Download or read book The Anthropocene Cookbook written by Zane Cerpina and published by MIT Press. This book was released on 2022-10-18 with total page 274 pages. Available in PDF, EPUB and Kindle. Book excerpt: More than sixty speculative art and design projects explore how art, food, and creative thinking can prepare us for future catastrophes. In the Age of the Anthropocene—an era characterized by human-caused climate disaster—catastrophes and dystopias loom. The Anthropocene Cookbook takes our planetary state of emergency as an opportunity to seize the moment to imagine constructive change and new ideas. How can we survive in an age of constant environmental crises? How can we thrive? The Anthropocene Cookbook answers these questions by presenting a series of investigative art and design projects that explore how art, food, and creative thinking can prepare us for future catastrophes. This cookbook of ideas rethinks our eating habits and traditions, challenges our food taboos, and proposes new recipes for humanity’s survival. These more than sixty projects propose new ways to think and make food, offering tools for creative action rather than traditional recipes.
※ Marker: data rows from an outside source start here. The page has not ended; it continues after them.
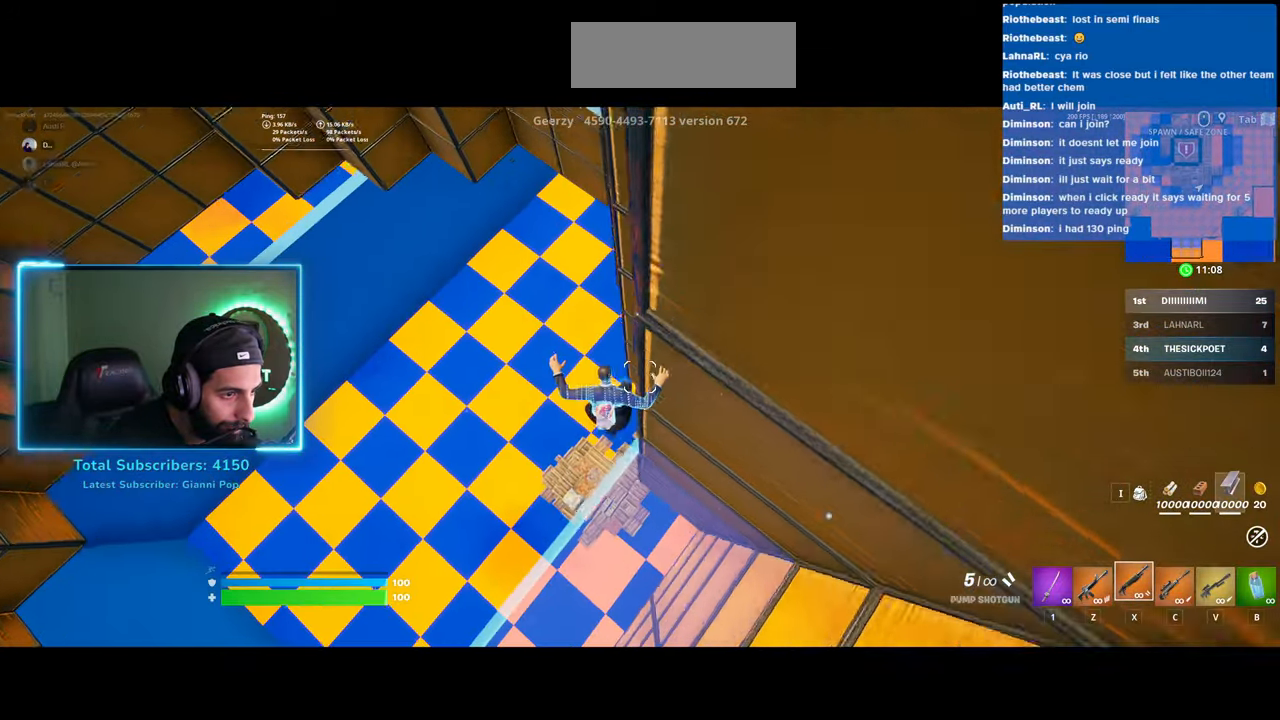
{"keys": ["a", "w"], "mouse": [], "events": [[133, "shift", "up"]]}
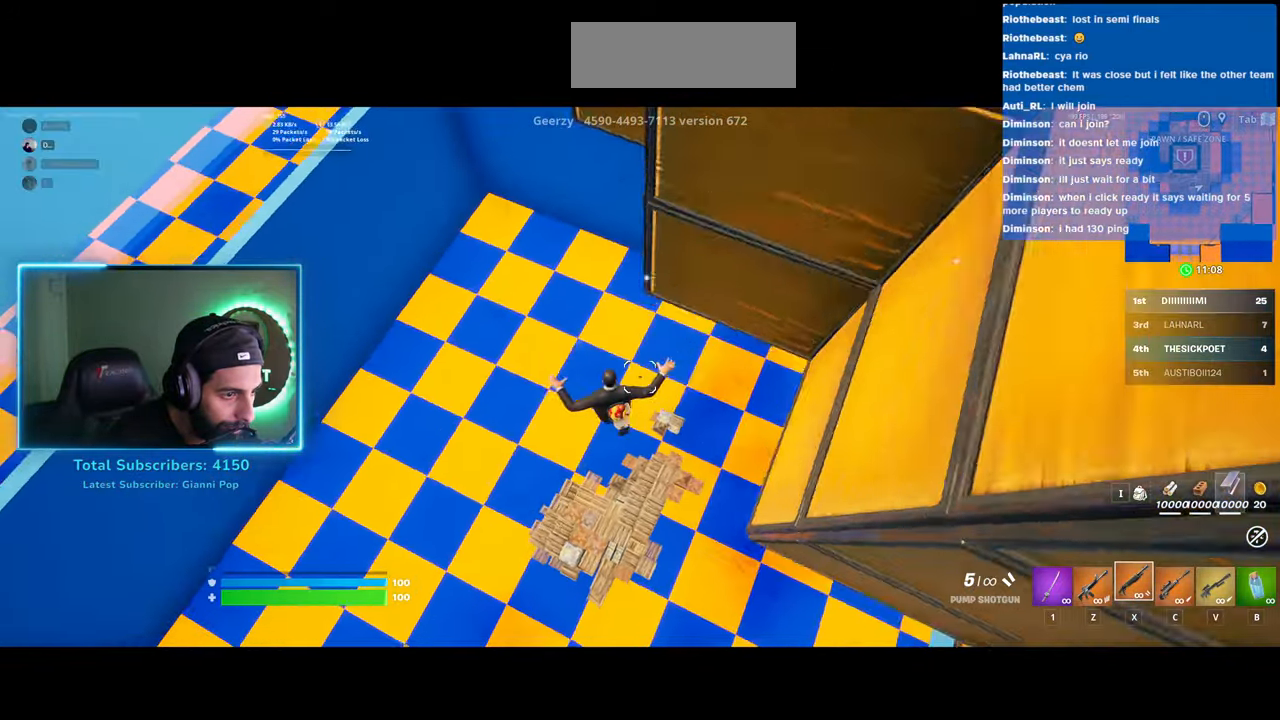
{"keys": [], "mouse": [], "events": [[83, "w", "up"], [383, "a", "up"]]}
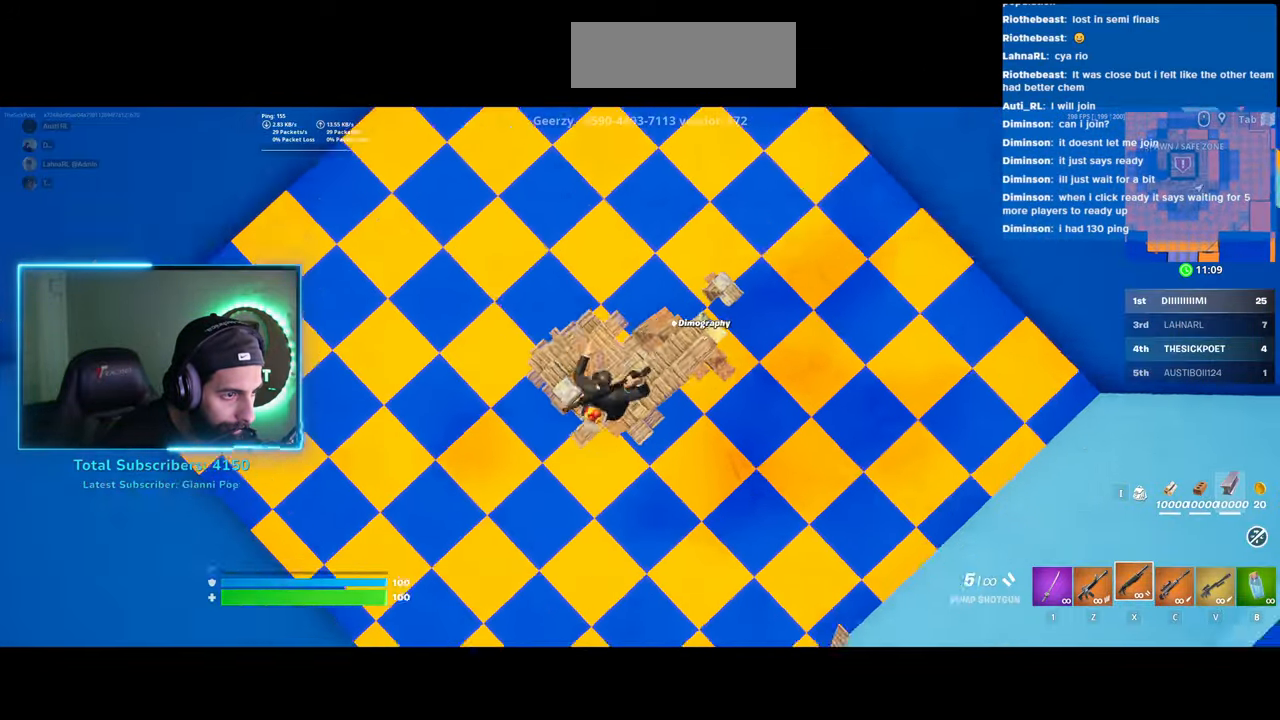
{"keys": ["d", "w"], "mouse": [], "events": [[233, "d", "down"], [500, "w", "down"]]}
They imagine modifying the human body to digest cellulose, turning plastic into food, tasting smog, extracting spices and medicines from sewage, and growing meat in the lab. They investigate provocative possibilities: What if we made cheese using human bacteria, enabled human photosynthesis through symbiosis with algae, and brought back extinct species in order to eat them? The projects are diverse in their creative approaches and their agendas—multilayered, multifaceted, hybrid, and cross-pollinated. The Anthropocene Cookbook offers a survival guide for a future gone rogue, a road map to our edible futures.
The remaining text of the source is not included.